> [Task instructions]:
Pull out every line in the records below that contains the word "Abruzzo", matching its capitalization exactly.

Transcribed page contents
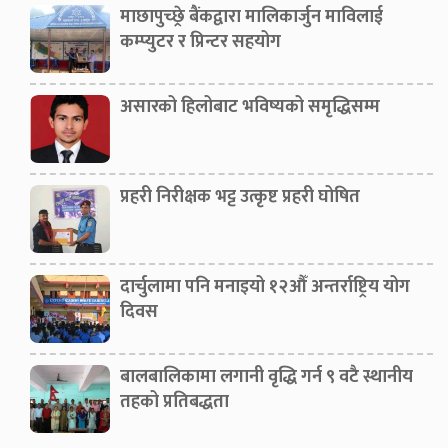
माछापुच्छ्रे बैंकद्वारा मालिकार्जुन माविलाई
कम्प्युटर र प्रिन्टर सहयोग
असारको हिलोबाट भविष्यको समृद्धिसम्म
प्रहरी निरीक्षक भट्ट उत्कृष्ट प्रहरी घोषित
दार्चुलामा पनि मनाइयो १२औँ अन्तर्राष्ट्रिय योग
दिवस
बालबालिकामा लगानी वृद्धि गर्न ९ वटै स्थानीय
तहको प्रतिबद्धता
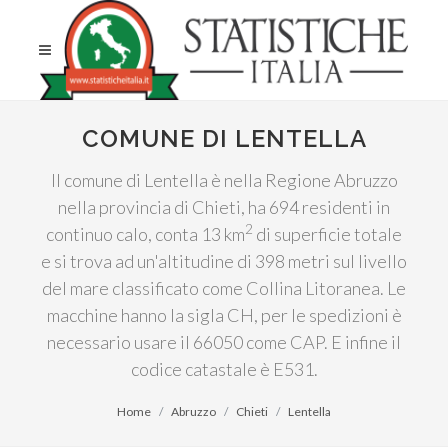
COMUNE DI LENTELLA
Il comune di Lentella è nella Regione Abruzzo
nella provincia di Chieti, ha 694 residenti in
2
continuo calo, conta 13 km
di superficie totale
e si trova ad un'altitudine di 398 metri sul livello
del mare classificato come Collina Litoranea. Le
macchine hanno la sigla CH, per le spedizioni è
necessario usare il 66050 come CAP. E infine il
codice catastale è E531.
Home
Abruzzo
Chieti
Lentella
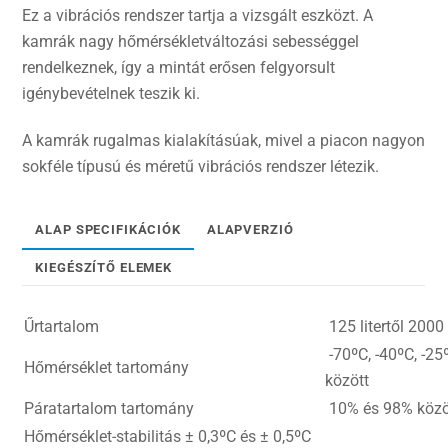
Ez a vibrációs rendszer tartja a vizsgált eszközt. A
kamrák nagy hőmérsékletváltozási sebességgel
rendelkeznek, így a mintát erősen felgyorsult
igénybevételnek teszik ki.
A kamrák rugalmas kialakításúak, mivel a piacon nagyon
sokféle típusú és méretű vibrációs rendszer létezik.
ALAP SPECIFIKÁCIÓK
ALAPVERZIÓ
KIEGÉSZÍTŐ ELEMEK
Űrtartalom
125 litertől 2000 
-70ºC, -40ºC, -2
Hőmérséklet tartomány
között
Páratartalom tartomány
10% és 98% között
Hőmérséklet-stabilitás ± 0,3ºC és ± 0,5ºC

> [Completed task]:
Il comune di Lentella è nella Regione Abruzzo
Abruzzo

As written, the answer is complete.